What is needed is every line of the material that contains "Gäste".
Segment Open
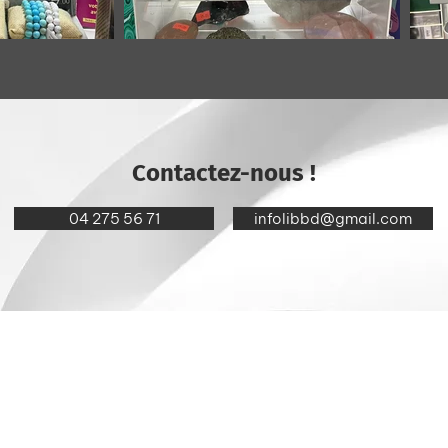
Contactez-nous !
04 275 56 71
infolibbd@gmail.com
04 275 56 71
TVA : BE0752294188
0495 61 06 00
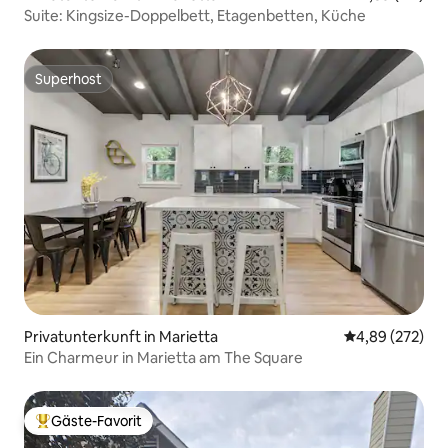
Suite: Kingsize-Doppelbett, Etagenbetten, Küche
Superhost
Superhost
Privatunterkunft in Marietta
Durchschnittli
4,89 (272)
Ein Charmeur in Marietta am The Square
Gäste-Favorit
Beliebter Gäste-Favorit.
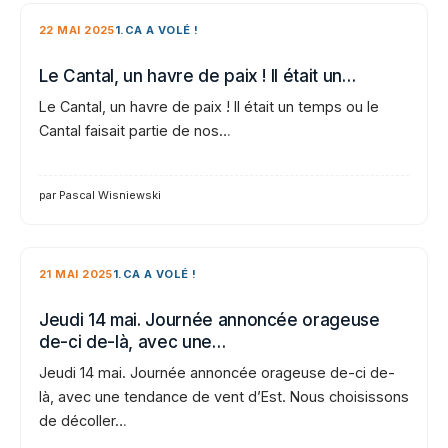
22 MAI 2025
1.CA A VOLÉ !
Le Cantal, un havre de paix ! Il était un…
Le Cantal, un havre de paix ! Il était un temps ou le
Cantal faisait partie de nos…
par Pascal Wisniewski
21 MAI 2025
1.CA A VOLÉ !
Jeudi 14 mai. Journée annoncée orageuse
de-ci de-là, avec une…
Jeudi 14 mai. Journée annoncée orageuse de-ci de-
là, avec une tendance de vent d’Est. Nous choisissons
de décoller…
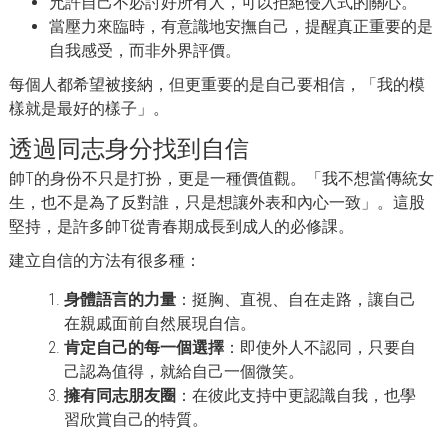
允許自己不必討好所有人，可以拒絕侵入式的關心。
當壓力來臨時，有意識地安撫自己，提醒真正重要的是
自我感受，而非外界評價。
每個人都希望被接納，但更重要的是自己要相信，「我的模
樣就是最好的樣子」。
透過同志身分找到自信
帥T的身份不只是打扮，更是一種價值觀。「我不想當傳統女
生，也不是為了反對誰，只是想讓外表和內心一致」。這股
堅持，是許多帥T從青春期成長到成人的必修課。
建立自信的方法有很多種：
身體語言的力量
：挺胸、直視、自在走路，讓自己
在親戚面前自然展現自信。
肯定自己的每一個選擇
：即使外人不認同，只要自
己認為值得，就給自己一個微笑。
擁有同志朋友圈
：在彼此支持中更認識自我，也學
習欣賞自己的特質。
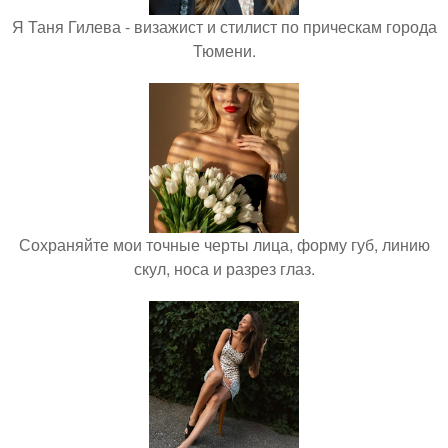
Я Таня Гилева - визажист и стилист по прическам города
Тюмени.
Сохраняйте мои точные черты лица, форму губ, линию
скул, носа и разрез глаз.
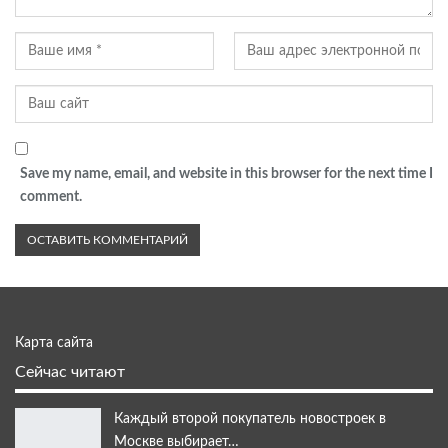
Save my name, email, and website in this browser for the next time I
comment.
Карта сайта
Сейчас читают
Каждый второй покупатель новостроек в
Москве выбирает…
Segment Closed
▶ [Worked solution]:
Gäste-Favorit
Beliebter Gäste-Favorit.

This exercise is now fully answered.